### What you are asked to do:
Restate word for word the lines of the entries below, starting with the line that holds "Brain MRI from" and ending with the line that holds "- tumour: bounding", and no others.

=== Section Start ===

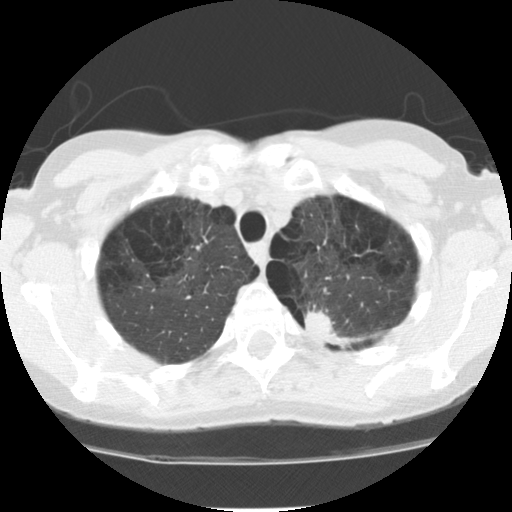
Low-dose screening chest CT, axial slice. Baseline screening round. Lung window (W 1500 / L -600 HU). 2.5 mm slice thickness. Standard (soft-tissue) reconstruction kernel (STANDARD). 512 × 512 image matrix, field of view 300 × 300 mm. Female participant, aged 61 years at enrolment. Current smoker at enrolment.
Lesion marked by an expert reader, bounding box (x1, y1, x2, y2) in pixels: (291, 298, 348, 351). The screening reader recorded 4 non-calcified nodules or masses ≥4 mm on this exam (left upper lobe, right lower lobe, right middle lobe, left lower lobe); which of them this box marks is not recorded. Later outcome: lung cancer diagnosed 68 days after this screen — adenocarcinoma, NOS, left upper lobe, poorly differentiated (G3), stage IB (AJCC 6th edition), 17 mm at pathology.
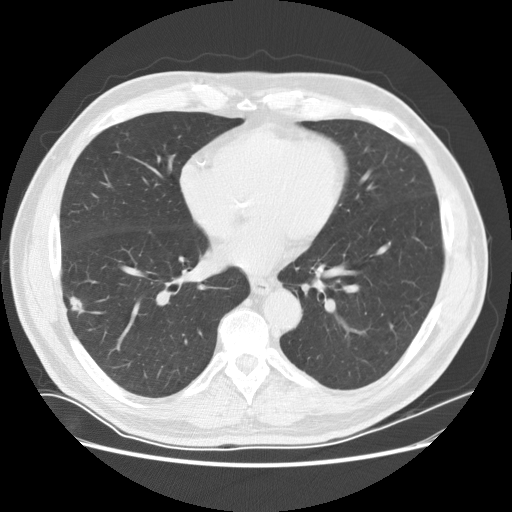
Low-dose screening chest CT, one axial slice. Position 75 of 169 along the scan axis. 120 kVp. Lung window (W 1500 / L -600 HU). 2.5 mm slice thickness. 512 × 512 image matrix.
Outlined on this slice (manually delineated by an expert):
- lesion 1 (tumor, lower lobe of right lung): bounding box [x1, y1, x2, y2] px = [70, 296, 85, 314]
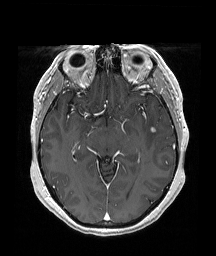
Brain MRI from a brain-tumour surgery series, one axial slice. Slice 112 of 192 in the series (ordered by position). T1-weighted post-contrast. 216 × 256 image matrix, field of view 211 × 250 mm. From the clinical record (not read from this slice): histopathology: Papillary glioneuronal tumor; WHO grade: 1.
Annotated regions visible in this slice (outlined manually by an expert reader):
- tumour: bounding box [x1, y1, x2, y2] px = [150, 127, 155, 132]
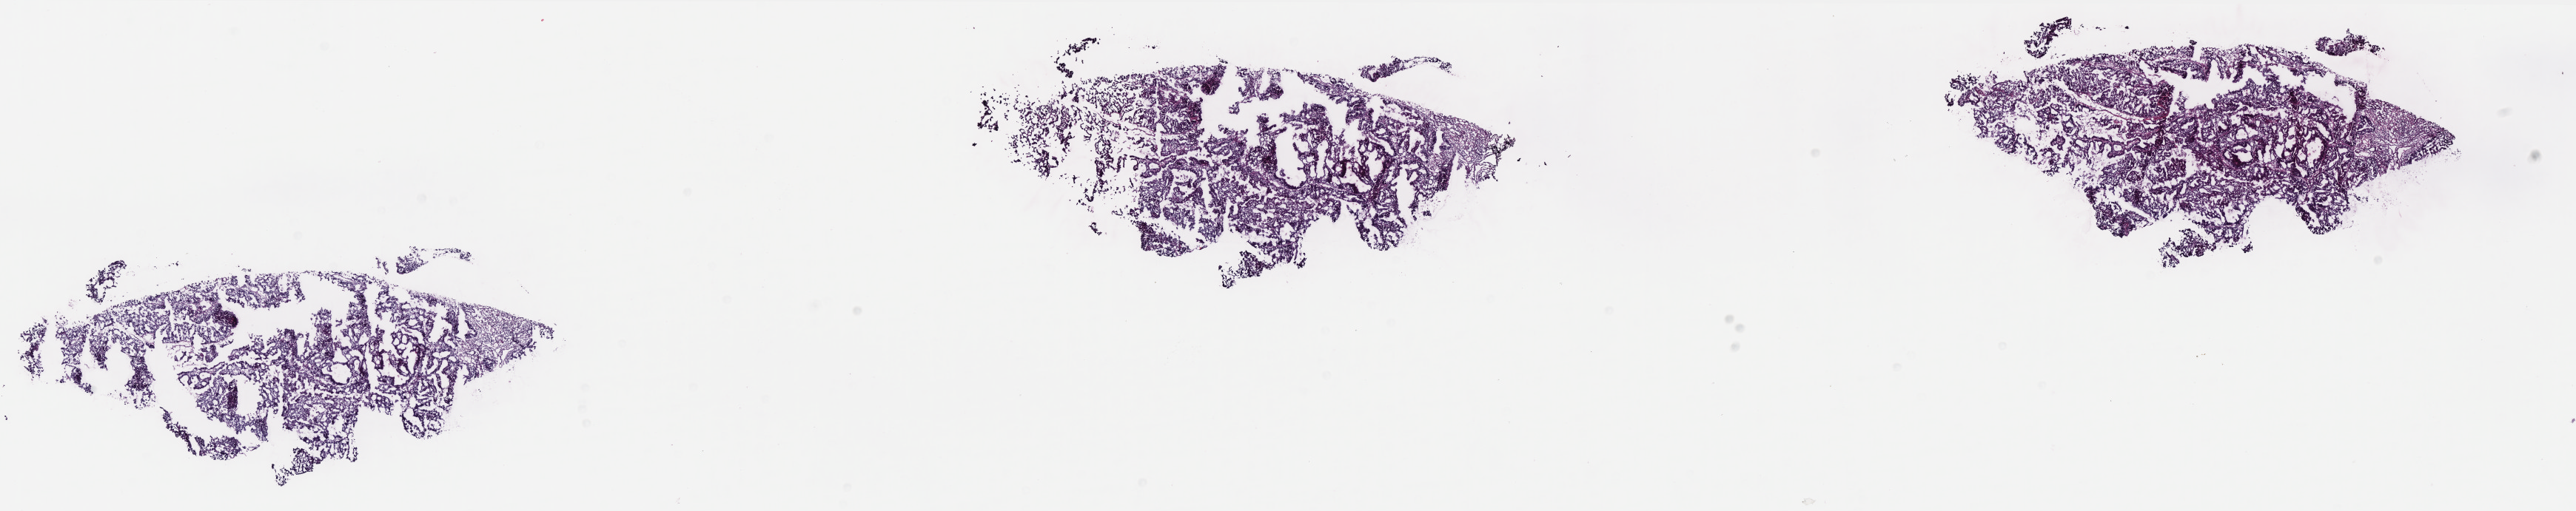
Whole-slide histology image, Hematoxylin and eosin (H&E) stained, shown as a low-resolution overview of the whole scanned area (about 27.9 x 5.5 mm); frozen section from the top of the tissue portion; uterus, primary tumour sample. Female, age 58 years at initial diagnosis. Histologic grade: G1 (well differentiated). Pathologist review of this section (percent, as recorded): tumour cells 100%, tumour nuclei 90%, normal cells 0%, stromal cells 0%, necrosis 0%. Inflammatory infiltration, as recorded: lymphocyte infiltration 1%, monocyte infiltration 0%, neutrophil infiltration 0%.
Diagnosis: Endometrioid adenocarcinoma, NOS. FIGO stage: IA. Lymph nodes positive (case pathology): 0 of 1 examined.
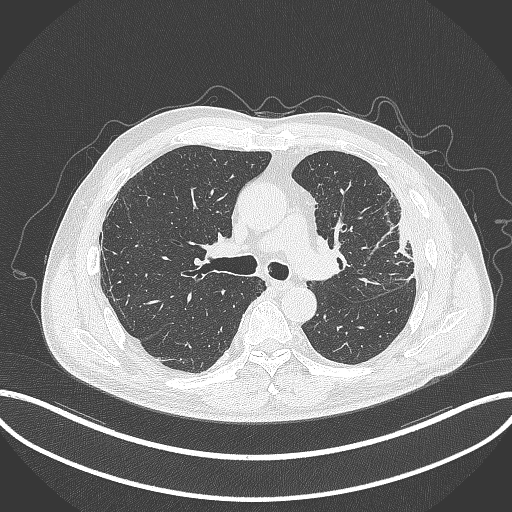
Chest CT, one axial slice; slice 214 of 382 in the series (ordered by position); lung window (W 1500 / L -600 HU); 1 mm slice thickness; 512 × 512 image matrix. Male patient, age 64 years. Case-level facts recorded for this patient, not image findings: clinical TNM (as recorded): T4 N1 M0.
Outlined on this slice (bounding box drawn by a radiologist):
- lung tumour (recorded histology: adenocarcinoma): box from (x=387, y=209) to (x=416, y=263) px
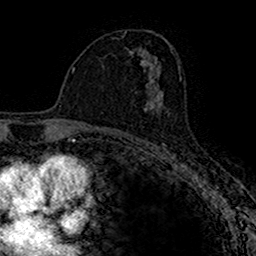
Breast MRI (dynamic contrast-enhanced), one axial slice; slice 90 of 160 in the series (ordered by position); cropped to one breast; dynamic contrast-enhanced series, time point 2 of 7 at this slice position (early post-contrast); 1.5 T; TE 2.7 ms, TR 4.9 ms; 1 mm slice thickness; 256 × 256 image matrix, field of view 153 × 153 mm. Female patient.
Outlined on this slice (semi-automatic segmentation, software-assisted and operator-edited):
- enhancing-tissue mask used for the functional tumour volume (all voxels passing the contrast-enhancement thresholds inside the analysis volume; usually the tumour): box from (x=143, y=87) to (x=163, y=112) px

=== Section End ===

### Your solution:
Brain MRI from a brain-tumour surgery series, one axial slice. Slice 112 of 192 in the series (ordered by position). T1-weighted post-contrast. 216 × 256 image matrix, field of view 211 × 250 mm. From the clinical record (not read from this slice): histopathology: Papillary glioneuronal tumor; WHO grade: 1.
Annotated regions visible in this slice (outlined manually by an expert reader):
- tumour: bounding box [x1, y1, x2, y2] px = [150, 127, 155, 132]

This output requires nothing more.